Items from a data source
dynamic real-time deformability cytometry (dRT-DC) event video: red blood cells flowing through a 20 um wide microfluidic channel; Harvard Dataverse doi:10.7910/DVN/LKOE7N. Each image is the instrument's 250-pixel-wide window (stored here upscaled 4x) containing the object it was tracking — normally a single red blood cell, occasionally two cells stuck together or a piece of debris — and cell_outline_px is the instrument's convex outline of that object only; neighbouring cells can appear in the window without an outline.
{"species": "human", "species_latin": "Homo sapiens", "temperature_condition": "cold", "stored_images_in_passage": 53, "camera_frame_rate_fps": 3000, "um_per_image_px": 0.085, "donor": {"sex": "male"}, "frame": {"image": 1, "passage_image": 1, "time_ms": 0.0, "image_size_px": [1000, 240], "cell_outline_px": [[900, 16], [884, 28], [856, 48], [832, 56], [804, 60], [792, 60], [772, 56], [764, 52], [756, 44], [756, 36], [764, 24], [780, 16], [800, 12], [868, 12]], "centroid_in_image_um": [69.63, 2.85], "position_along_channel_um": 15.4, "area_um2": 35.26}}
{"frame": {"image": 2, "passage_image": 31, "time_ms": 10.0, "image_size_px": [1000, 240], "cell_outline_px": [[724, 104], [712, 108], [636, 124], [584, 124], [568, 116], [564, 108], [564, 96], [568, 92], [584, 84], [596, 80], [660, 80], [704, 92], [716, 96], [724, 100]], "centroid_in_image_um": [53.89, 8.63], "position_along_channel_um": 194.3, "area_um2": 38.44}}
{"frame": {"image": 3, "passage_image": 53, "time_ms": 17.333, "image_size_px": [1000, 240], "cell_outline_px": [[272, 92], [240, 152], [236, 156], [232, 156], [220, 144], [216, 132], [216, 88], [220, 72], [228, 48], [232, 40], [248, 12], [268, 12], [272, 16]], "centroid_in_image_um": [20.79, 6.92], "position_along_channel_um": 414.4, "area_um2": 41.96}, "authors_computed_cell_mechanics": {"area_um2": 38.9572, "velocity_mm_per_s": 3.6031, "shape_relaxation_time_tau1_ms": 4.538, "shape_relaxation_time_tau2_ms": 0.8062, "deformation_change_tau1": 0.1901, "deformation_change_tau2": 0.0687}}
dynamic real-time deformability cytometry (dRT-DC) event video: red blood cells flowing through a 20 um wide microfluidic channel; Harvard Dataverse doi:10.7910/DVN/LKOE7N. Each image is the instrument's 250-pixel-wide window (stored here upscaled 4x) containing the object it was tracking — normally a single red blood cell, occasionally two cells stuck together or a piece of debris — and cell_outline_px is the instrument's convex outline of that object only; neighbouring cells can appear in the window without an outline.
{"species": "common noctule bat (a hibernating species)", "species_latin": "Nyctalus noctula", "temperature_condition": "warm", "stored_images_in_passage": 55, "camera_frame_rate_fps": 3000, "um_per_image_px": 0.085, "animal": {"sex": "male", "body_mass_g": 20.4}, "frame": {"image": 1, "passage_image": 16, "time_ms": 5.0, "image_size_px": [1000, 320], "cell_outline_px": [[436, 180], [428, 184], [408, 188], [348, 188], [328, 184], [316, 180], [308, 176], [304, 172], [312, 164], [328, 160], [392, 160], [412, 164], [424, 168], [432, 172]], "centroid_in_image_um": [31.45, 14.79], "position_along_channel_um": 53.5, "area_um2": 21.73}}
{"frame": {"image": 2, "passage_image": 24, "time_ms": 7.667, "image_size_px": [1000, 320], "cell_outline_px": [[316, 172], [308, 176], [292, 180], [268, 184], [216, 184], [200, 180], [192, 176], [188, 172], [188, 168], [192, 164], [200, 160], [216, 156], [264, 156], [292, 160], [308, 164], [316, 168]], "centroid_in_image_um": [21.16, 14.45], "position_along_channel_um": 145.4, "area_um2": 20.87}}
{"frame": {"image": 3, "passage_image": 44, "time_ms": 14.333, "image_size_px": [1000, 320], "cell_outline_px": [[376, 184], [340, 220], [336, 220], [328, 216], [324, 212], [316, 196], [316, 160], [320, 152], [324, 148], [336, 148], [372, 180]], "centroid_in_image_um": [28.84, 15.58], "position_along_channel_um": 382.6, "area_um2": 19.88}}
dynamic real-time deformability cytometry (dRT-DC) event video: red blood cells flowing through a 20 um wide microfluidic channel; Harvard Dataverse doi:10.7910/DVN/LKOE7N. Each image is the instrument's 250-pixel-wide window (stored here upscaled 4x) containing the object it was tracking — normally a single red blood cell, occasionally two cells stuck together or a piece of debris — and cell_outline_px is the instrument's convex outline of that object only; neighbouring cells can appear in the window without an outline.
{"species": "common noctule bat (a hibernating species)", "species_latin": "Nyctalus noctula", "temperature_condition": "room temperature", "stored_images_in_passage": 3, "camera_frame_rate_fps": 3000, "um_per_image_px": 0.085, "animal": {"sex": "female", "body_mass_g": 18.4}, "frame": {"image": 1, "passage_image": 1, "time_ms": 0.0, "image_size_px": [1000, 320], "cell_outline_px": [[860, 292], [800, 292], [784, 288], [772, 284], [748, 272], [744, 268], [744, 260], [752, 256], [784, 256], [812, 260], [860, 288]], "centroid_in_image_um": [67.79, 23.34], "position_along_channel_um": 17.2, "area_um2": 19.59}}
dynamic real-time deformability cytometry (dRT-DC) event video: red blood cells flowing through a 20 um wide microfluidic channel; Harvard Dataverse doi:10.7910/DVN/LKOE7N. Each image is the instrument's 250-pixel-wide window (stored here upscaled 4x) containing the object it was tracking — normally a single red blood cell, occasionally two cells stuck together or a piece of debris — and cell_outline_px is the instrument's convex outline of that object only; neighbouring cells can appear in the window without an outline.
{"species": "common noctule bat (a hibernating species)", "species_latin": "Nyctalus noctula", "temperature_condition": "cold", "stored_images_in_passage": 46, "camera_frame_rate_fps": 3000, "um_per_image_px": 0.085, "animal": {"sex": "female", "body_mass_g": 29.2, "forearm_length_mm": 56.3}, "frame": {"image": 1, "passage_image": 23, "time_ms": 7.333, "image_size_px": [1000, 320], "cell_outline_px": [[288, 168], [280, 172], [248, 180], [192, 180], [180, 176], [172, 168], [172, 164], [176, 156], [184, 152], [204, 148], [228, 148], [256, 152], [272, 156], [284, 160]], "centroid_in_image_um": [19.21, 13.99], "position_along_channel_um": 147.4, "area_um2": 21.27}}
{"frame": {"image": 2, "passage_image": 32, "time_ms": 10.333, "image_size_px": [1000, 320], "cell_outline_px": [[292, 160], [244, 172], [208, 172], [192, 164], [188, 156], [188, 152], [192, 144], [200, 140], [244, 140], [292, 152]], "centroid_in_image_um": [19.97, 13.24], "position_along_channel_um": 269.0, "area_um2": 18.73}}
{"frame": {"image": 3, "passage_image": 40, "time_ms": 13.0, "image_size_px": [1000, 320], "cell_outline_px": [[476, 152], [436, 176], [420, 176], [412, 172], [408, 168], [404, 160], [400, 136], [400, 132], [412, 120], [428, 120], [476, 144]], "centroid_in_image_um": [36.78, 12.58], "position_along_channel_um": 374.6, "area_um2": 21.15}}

EXERCISE BRIEF – Copy out the data shown above without altering anything.

ANSWER FOR THE TASK –
dynamic real-time deformability cytometry (dRT-DC) event video: red blood cells flowing through a 20 um wide microfluidic channel; Harvard Dataverse doi:10.7910/DVN/LKOE7N. Each image is the instrument's 250-pixel-wide window (stored here upscaled 4x) containing the object it was tracking — normally a single red blood cell, occasionally two cells stuck together or a piece of debris — and cell_outline_px is the instrument's convex outline of that object only; neighbouring cells can appear in the window without an outline.
{"species": "human", "species_latin": "Homo sapiens", "temperature_condition": "cold", "stored_images_in_passage": 53, "camera_frame_rate_fps": 3000, "um_per_image_px": 0.085, "donor": {"sex": "male"}, "frame": {"image": 1, "passage_image": 1, "time_ms": 0.0, "image_size_px": [1000, 240], "cell_outline_px": [[900, 16], [884, 28], [856, 48], [832, 56], [804, 60], [792, 60], [772, 56], [764, 52], [756, 44], [756, 36], [764, 24], [780, 16], [800, 12], [868, 12]], "centroid_in_image_um": [69.63, 2.85], "position_along_channel_um": 15.4, "area_um2": 35.26}}
{"frame": {"image": 2, "passage_image": 31, "time_ms": 10.0, "image_size_px": [1000, 240], "cell_outline_px": [[724, 104], [712, 108], [636, 124], [584, 124], [568, 116], [564, 108], [564, 96], [568, 92], [584, 84], [596, 80], [660, 80], [704, 92], [716, 96], [724, 100]], "centroid_in_image_um": [53.89, 8.63], "position_along_channel_um": 194.3, "area_um2": 38.44}}
{"frame": {"image": 3, "passage_image": 53, "time_ms": 17.333, "image_size_px": [1000, 240], "cell_outline_px": [[272, 92], [240, 152], [236, 156], [232, 156], [220, 144], [216, 132], [216, 88], [220, 72], [228, 48], [232, 40], [248, 12], [268, 12], [272, 16]], "centroid_in_image_um": [20.79, 6.92], "position_along_channel_um": 414.4, "area_um2": 41.96}, "authors_computed_cell_mechanics": {"area_um2": 38.9572, "velocity_mm_per_s": 3.6031, "shape_relaxation_time_tau1_ms": 4.538, "shape_relaxation_time_tau2_ms": 0.8062, "deformation_change_tau1": 0.1901, "deformation_change_tau2": 0.0687}}
dynamic real-time deformability cytometry (dRT-DC) event video: red blood cells flowing through a 20 um wide microfluidic channel; Harvard Dataverse doi:10.7910/DVN/LKOE7N. Each image is the instrument's 250-pixel-wide window (stored here upscaled 4x) containing the object it was tracking — normally a single red blood cell, occasionally two cells stuck together or a piece of debris — and cell_outline_px is the instrument's convex outline of that object only; neighbouring cells can appear in the window without an outline.
{"species": "common noctule bat (a hibernating species)", "species_latin": "Nyctalus noctula", "temperature_condition": "warm", "stored_images_in_passage": 55, "camera_frame_rate_fps": 3000, "um_per_image_px": 0.085, "animal": {"sex": "male", "body_mass_g": 20.4}, "frame": {"image": 1, "passage_image": 16, "time_ms": 5.0, "image_size_px": [1000, 320], "cell_outline_px": [[436, 180], [428, 184], [408, 188], [348, 188], [328, 184], [316, 180], [308, 176], [304, 172], [312, 164], [328, 160], [392, 160], [412, 164], [424, 168], [432, 172]], "centroid_in_image_um": [31.45, 14.79], "position_along_channel_um": 53.5, "area_um2": 21.73}}
{"frame": {"image": 2, "passage_image": 24, "time_ms": 7.667, "image_size_px": [1000, 320], "cell_outline_px": [[316, 172], [308, 176], [292, 180], [268, 184], [216, 184], [200, 180], [192, 176], [188, 172], [188, 168], [192, 164], [200, 160], [216, 156], [264, 156], [292, 160], [308, 164], [316, 168]], "centroid_in_image_um": [21.16, 14.45], "position_along_channel_um": 145.4, "area_um2": 20.87}}
{"frame": {"image": 3, "passage_image": 44, "time_ms": 14.333, "image_size_px": [1000, 320], "cell_outline_px": [[376, 184], [340, 220], [336, 220], [328, 216], [324, 212], [316, 196], [316, 160], [320, 152], [324, 148], [336, 148], [372, 180]], "centroid_in_image_um": [28.84, 15.58], "position_along_channel_um": 382.6, "area_um2": 19.88}}
dynamic real-time deformability cytometry (dRT-DC) event video: red blood cells flowing through a 20 um wide microfluidic channel; Harvard Dataverse doi:10.7910/DVN/LKOE7N. Each image is the instrument's 250-pixel-wide window (stored here upscaled 4x) containing the object it was tracking — normally a single red blood cell, occasionally two cells stuck together or a piece of debris — and cell_outline_px is the instrument's convex outline of that object only; neighbouring cells can appear in the window without an outline.
{"species": "common noctule bat (a hibernating species)", "species_latin": "Nyctalus noctula", "temperature_condition": "room temperature", "stored_images_in_passage": 3, "camera_frame_rate_fps": 3000, "um_per_image_px": 0.085, "animal": {"sex": "female", "body_mass_g": 18.4}, "frame": {"image": 1, "passage_image": 1, "time_ms": 0.0, "image_size_px": [1000, 320], "cell_outline_px": [[860, 292], [800, 292], [784, 288], [772, 284], [748, 272], [744, 268], [744, 260], [752, 256], [784, 256], [812, 260], [860, 288]], "centroid_in_image_um": [67.79, 23.34], "position_along_channel_um": 17.2, "area_um2": 19.59}}
dynamic real-time deformability cytometry (dRT-DC) event video: red blood cells flowing through a 20 um wide microfluidic channel; Harvard Dataverse doi:10.7910/DVN/LKOE7N. Each image is the instrument's 250-pixel-wide window (stored here upscaled 4x) containing the object it was tracking — normally a single red blood cell, occasionally two cells stuck together or a piece of debris — and cell_outline_px is the instrument's convex outline of that object only; neighbouring cells can appear in the window without an outline.
{"species": "common noctule bat (a hibernating species)", "species_latin": "Nyctalus noctula", "temperature_condition": "cold", "stored_images_in_passage": 46, "camera_frame_rate_fps": 3000, "um_per_image_px": 0.085, "animal": {"sex": "female", "body_mass_g": 29.2, "forearm_length_mm": 56.3}, "frame": {"image": 1, "passage_image": 23, "time_ms": 7.333, "image_size_px": [1000, 320], "cell_outline_px": [[288, 168], [280, 172], [248, 180], [192, 180], [180, 176], [172, 168], [172, 164], [176, 156], [184, 152], [204, 148], [228, 148], [256, 152], [272, 156], [284, 160]], "centroid_in_image_um": [19.21, 13.99], "position_along_channel_um": 147.4, "area_um2": 21.27}}
{"frame": {"image": 2, "passage_image": 32, "time_ms": 10.333, "image_size_px": [1000, 320], "cell_outline_px": [[292, 160], [244, 172], [208, 172], [192, 164], [188, 156], [188, 152], [192, 144], [200, 140], [244, 140], [292, 152]], "centroid_in_image_um": [19.97, 13.24], "position_along_channel_um": 269.0, "area_um2": 18.73}}
{"frame": {"image": 3, "passage_image": 40, "time_ms": 13.0, "image_size_px": [1000, 320], "cell_outline_px": [[476, 152], [436, 176], [420, 176], [412, 172], [408, 168], [404, 160], [400, 136], [400, 132], [412, 120], [428, 120], [476, 144]], "centroid_in_image_um": [36.78, 12.58], "position_along_channel_um": 374.6, "area_um2": 21.15}}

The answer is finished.